A note before we move on: the end of the trail is NOT at the top of this ascent. We spent the whole, miserable climb saying to ourselves “we just gotta make it to the top of this and the summit will be right there!” I’m here to tell you that we were factually incorrect to save you from the misery of realizing that there’s still a mile of climbing to go from the top.
The trail climbs the face of the mountain, and the trail goes from well-packed dirt and stairs to loose rock and shale (which Alysha calls “little rocks” – they are, undoubtedly, the WORST).
This is the hardest, worst part of the hike. There’s no getting around it. Take it slow, take water and snack breaks, and you’re going to make it.
At the top, you’ll find a few shady spots along the first little flat section of trail. It’s worth stopping and relaxing before moving on.
The Meadows and the Final Ascent
Distance: 1.3 miles
Elevation Gain: 1,000 feet
You might be thinking that this hike gets easier once you get to the top of that steep climb. You’d be wrong.
The hike flattens out for a very short distance before starting yet another climb to the summit.

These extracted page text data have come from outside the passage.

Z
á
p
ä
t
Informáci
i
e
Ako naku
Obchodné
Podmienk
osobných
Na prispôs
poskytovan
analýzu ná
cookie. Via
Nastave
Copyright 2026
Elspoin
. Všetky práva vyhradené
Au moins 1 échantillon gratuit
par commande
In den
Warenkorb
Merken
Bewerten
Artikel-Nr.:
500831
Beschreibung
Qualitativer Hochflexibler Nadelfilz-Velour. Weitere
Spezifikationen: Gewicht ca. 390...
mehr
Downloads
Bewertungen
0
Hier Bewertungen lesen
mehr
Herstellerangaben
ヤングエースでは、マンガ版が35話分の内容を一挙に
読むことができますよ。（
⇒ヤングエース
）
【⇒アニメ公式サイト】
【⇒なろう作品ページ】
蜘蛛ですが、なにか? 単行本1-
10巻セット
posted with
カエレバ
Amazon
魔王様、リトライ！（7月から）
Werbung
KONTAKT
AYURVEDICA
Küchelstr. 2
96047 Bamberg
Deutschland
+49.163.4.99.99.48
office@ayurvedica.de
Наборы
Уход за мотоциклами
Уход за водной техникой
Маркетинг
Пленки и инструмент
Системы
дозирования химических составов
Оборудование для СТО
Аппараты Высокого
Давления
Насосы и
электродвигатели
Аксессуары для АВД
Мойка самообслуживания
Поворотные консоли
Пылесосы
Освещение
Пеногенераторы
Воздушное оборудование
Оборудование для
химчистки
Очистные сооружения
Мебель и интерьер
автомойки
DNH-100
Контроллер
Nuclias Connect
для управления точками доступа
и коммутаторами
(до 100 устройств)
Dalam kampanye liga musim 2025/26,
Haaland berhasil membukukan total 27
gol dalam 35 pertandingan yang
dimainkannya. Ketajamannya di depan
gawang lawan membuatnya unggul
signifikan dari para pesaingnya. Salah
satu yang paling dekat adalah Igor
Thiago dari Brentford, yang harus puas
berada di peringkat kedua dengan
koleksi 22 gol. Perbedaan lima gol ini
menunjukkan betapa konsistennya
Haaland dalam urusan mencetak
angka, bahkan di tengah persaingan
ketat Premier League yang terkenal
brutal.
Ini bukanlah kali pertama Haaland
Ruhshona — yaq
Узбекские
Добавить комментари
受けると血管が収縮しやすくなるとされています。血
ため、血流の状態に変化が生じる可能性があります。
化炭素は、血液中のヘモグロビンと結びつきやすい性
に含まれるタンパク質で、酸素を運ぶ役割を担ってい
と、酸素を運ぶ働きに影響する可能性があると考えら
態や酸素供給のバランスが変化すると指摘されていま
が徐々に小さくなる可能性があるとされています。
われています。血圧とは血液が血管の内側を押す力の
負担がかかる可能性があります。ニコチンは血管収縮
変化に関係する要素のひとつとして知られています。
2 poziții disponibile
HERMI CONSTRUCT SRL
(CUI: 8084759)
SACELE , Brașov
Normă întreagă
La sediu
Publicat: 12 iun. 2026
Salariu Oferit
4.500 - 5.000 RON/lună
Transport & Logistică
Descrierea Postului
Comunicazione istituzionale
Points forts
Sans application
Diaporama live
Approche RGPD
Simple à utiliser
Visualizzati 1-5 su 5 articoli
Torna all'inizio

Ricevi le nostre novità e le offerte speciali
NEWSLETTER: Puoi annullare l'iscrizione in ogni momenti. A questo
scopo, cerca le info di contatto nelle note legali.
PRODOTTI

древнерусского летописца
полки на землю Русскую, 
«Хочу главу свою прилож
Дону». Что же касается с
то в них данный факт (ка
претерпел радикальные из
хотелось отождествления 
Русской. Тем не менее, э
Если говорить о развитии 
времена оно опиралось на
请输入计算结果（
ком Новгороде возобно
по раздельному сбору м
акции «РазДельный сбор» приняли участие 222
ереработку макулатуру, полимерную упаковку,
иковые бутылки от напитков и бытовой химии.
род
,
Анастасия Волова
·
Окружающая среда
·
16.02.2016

You’ll be hiking through open meadows, which are filled with a blanket of wildflowers in the summer (usually July, but it depends on the rain and snow from the previous winter). There are some nice views of the Sierras out to the west, while the lake is hidden behind the mountain on your right (all the better for the reveal at the summit).
The meadow section of the hike – which lasts for about a mile – isn’t particularly difficult, though there are some steep sections here and there. The hardest part is that you’ve been hiking for more than four miles – climbing all the way – and you think you’re really close to the summit when in reality you’ve still got a ways to go.
After a mile of open green meadows, the trail takes a hard right and turns back to a steep, rocky ascent for a quarter of a mile, which brings you to the summit of Mt. Tallac at a whopping 9,735 feet above sea level.
The views of Tahoe and the Lake Tahoe Basin are nothing short of spectacular. When the sun is high in the sky, the lake is a deep blue color, with pops of emerald along the shoreline where the water is shallow.
There are two things that might ruin that view for you: flies and chipmunks. Do. Not. Feed. The. Chipmunks. They are so used to humans, and clearly they get fed. Don’t do it.
The trail takes you back the way you came. It’s going to be hot, so make sure you drink plenty of water and have a good, hearty snack before you make the journey back to the trailhead.
When to Hike the Mt. Tallac Trail
After we did this hike, we were at Freebird Chai in Tahoe (highly recommended!) and mentioned that we’d tackled Tallac the day before, in July. Multiple locals laughed at us and told us that they would never, ever do that climb in the summer.
It’s a “right before the snow comes” or “right after the snow melts” hike, which means early summer (Memorial Day and early June) and fall (September – October).
Obviously you can hike this trail in the summer – we did it, and we’re still here – but it’s going to be HOT. Again, I cannot stress this enough if you’re doing it in the summer, start as early as humanly possible. And thank me later.
Once snow falls, this hike becomes un-hikeable. Usually, the first snow descends on Tahoe in mid-to-late October, and leaves in the late spring or early summer. Snow will linger around the summit of Mt. Tallac through May and well into June most years.